Most patients receiving alemtuzumab in MS clinical trials experienced mild or moderate IARs during infusion (most commonly headache, rash, pyrexia, and nausea). The findings were presented in a poster at the ECTRIMS meeting. EMERALD is a phase 4, single-arm, multinational, open-label study in patients with RRMS initiating alemetzumab. Duration is approximately 13.5 months over 2 study periods, corresponding with 2 alemtuzumab treatment courses. Patients received intravenous (IV) alemtuzumab 12 mg/day on 5 consecutive days (Period 1) and on 3 consecutive days 12 months later (Period 2).
Pre-infusion medication was administered the day before each period (H1- and H2-antagonists and oral methylprednisolone). On day 1 of each period, premedication was given 1 hour before infusion (H1- and H2-antagonists, nonsteroidal anti-inflammatory drug [NSAID]/ antipyretic, and IV methylprednisolone). Subsequent infusion days followed a similar premedication regimen, but with decreasing methylprednisolone until day 5 (Period 1) or day 3 (Period 2).
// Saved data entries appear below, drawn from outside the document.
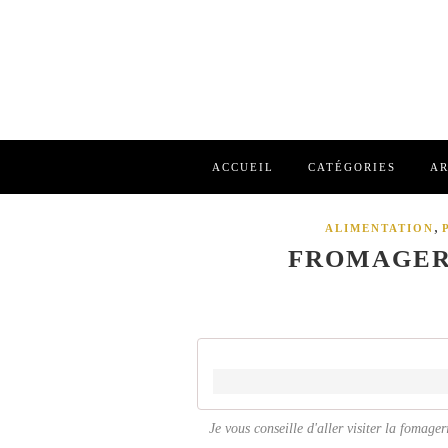
ACCUEIL
CATÉGORIES
AR
,
ALIMENTATION
FROMAGERI
Je vous conseille d'aller visiter la fomager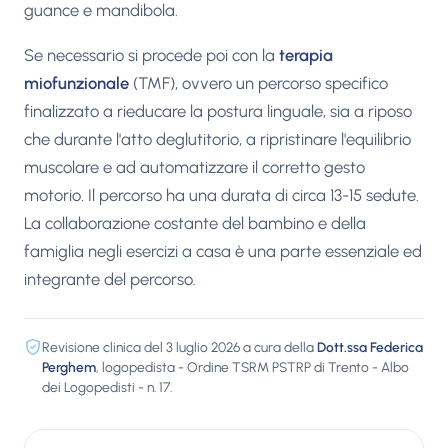
guance e mandibola.
Se necessario si procede poi con la
terapia
miofunzionale
(TMF), ovvero un percorso specifico
finalizzato a rieducare la postura linguale, sia a riposo
che durante l'atto deglutitorio, a ripristinare l'equilibrio
muscolare e ad automatizzare il corretto gesto
motorio. Il percorso ha una durata di circa 13-15 sedute.
La collaborazione costante del bambino e della
famiglia negli esercizi a casa è una parte essenziale ed
integrante del percorso.
Revisione clinica del 3 luglio 2026 a cura della
Dott.ssa Federica
Perghem
, logopedista - Ordine TSRM PSTRP di Trento - Albo
dei Logopedisti - n. 17.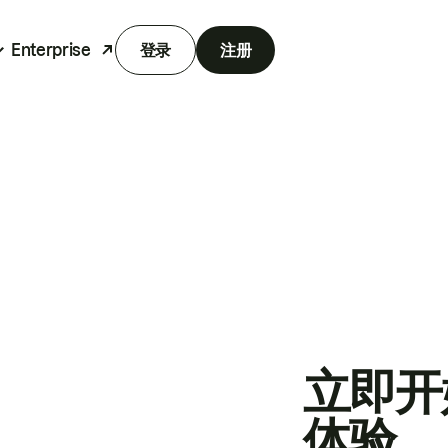
Enterprise
登录
注册
立即开
体验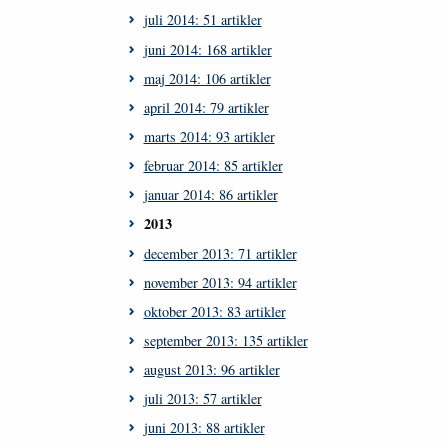
juli 2014: 51 artikler
juni 2014: 168 artikler
maj 2014: 106 artikler
april 2014: 79 artikler
marts 2014: 93 artikler
februar 2014: 85 artikler
januar 2014: 86 artikler
2013
december 2013: 71 artikler
november 2013: 94 artikler
oktober 2013: 83 artikler
september 2013: 135 artikler
august 2013: 96 artikler
juli 2013: 57 artikler
juni 2013: 88 artikler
During and after infusion, as-needed symptomatic medications could be administered including antihistamine, antipyretic, saline, antiemetic, and/or proton pump inhibitor.
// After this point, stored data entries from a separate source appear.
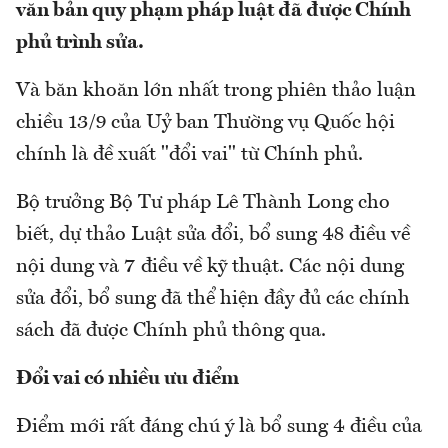
văn bản quy phạm pháp luật đã được Chính
phủ trình sửa.
Và băn khoăn lớn nhất trong phiên thảo luận
chiều 13/9 của Uỷ ban Thường vụ Quốc hội
chính là đề xuất "đổi vai" từ Chính phủ.
Bộ trưởng Bộ Tư pháp Lê Thành Long cho
biết, dự thảo Luật sửa đổi, bổ sung 48 điều về
nội dung và 7 điều về kỹ thuật. Các nội dung
sửa đổi, bổ sung đã thể hiện đầy đủ các chính
sách đã được Chính phủ thông qua.
Đổi vai có nhiều ưu điểm
Điểm mới rất đáng chú ý là bổ sung 4 điều của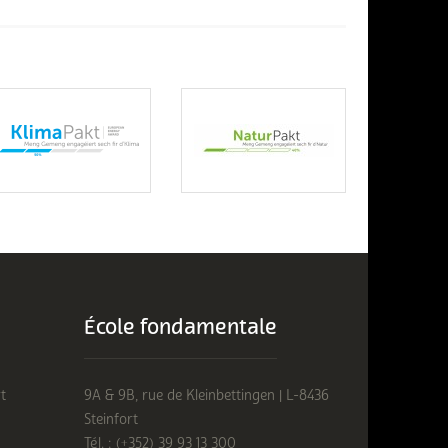
École fondamentale
t
9A & 9B, rue de Kleinbettingen | L-8436
Steinfort
Tél. : (+352) 39 93 13 300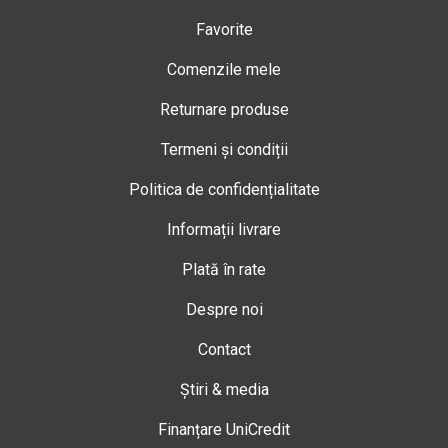
Favorite
Comenzile mele
Returnare produse
Termeni și condiții
Politica de confidențialitate
Informații livrare
Plată în rate
Despre noi
Contact
Știri & media
Finanțare UniCredit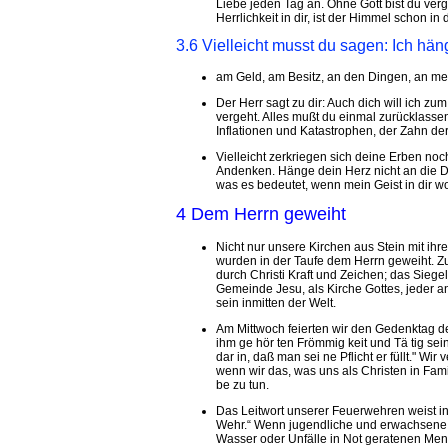
Liebe jeden Tag an. Ohne Gott bist du verg
Herrlichkeit in dir, ist der Himmel schon in 
3.6 Vielleicht musst du sagen: Ich hän
am Geld, am Besitz, an den Dingen, an m
Der Herr sagt zu dir: Auch dich will ich zu
vergeht. Alles mußt du einmal zurücklasse
Inflationen und Katastrophen, der Zahn der Z
Vielleicht zerkriegen sich deine Erben n
Andenken. Hänge dein Herz nicht an die 
was es bedeutet, wenn mein Geist in dir w
4 Dem Herrn geweiht
Nicht nur unsere Kirchen aus Stein mit ih
wurden in der Taufe dem Herrn geweiht. Zu
durch Christi Kraft und Zeichen; das Siegel
Gemeinde Jesu, als Kirche Gottes, jeder 
sein inmitten der Welt.
Am Mittwoch feierten wir den Gedenktag de
ihm ge hör ten Fröm­mig keit und Tä tig sei
dar in, daß man sei ne Pflicht er füllt." Wir
wenn wir das, was uns als Christen in Famili
be zu tun.
Das Leitwort unserer Feuerwehren weist in
Wehr.“ Wenn jugendliche und erwachsene Me
Wasser oder Unfälle in Not geratenen Mens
All patients received H1- and H2-antagonists after infusion. The primary end point was to assess the distribution of IARs by severity grade when alemtuzumab and infusionassociated medications are administered following comprehensive infusion guidance. The investigators defined IARs as any adverse event occurring during infusion, the 2-hour period after infusion, and up to 24 hours after infusion.
Compliance Implications
For the current analysis, the study’s aim was to report baseline patient characteristics and medication compliance during the initial course of alemtuzumab. The study enrolled 58 patients (mean age 36.4 years and 60% female) between November 2014 and February 2015. The mean time since diagnosis was 9.7 years, mean Expanded Disability Status Score was 4.1, and the mean number of relapses in the last year was 1.8. A majority of the patients (91%) had received prior MS therapy, most commonly natalizumab (55%), fingolimod (53%), glatiramer acetate (38%), and interferon beta-1a intramuscular (35%) or subcutaneous (31%).
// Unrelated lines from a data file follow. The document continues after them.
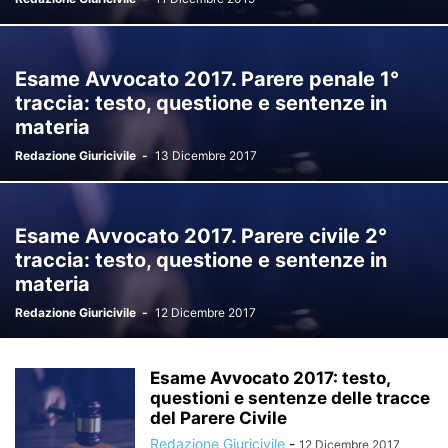
Esame Avvocato 2017. Parere penale 1°
traccia: testo, questione e sentenze in
materia
Redazione Giuricivile
-
13 Dicembre 2017
Esame Avvocato 2017. Parere civile 2°
traccia: testo, questione e sentenze in
materia
Redazione Giuricivile
-
12 Dicembre 2017
Esame Avvocato 2017: testo,
questioni e sentenze delle tracce
del Parere Civile
Redazione Giuricivile
-
12 Dicembre 2017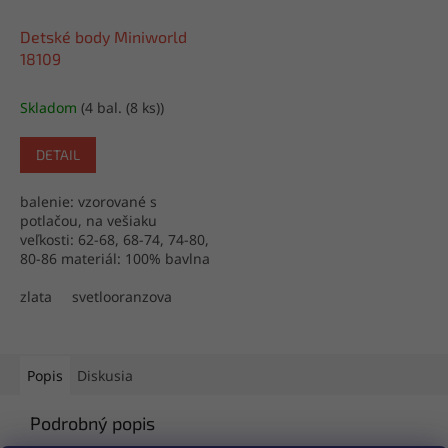
Detské body Miniworld
18109
Skladom
(4 bal. (8 ks))
DETAIL
balenie: vzorované s
potlačou, na vešiaku
veľkosti: 62-68, 68-74, 74-80,
80-86 materiál: 100% bavlna
výroba: Turecko
zlata
svetlooranzova
Popis
Diskusia
Podrobný popis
During Period 1, 57 patients received the full course of 5 alemtuzumab infusions, 54 of whom had infusions on 5 consecutive days per protocol; 1 patient received 3 infusions on 3 consecutive days. The researchers found that the EMERALD study population had more advanced disease and previous exposure to more types of disease-modifying therapies than did patients in the alemtuzumab phase 2 and 3 studies. Compliance with mandatory premedication was high (100% for aciclovir or equivalent, H1-antagonist, methylprednisolone, and NSAID/antipyretic; 98% for H2-antagonist).
“In this interim analysis, EMERALD patients had a high rate of compliance with the alemtuzumab infusion schedule and premedication regimen, suggesting feasibility of this regimen in clinical practice,” concluded the researchers. Alemtuzumab, a humanized anti-CD52 monoclonal antibody, was FDA approved in November 2014 for the treatment of relapsing forms of MS.—Eileen Koutnik-Fotopoulos
This study was supported by funding from Genzyme, a Sanofi Company.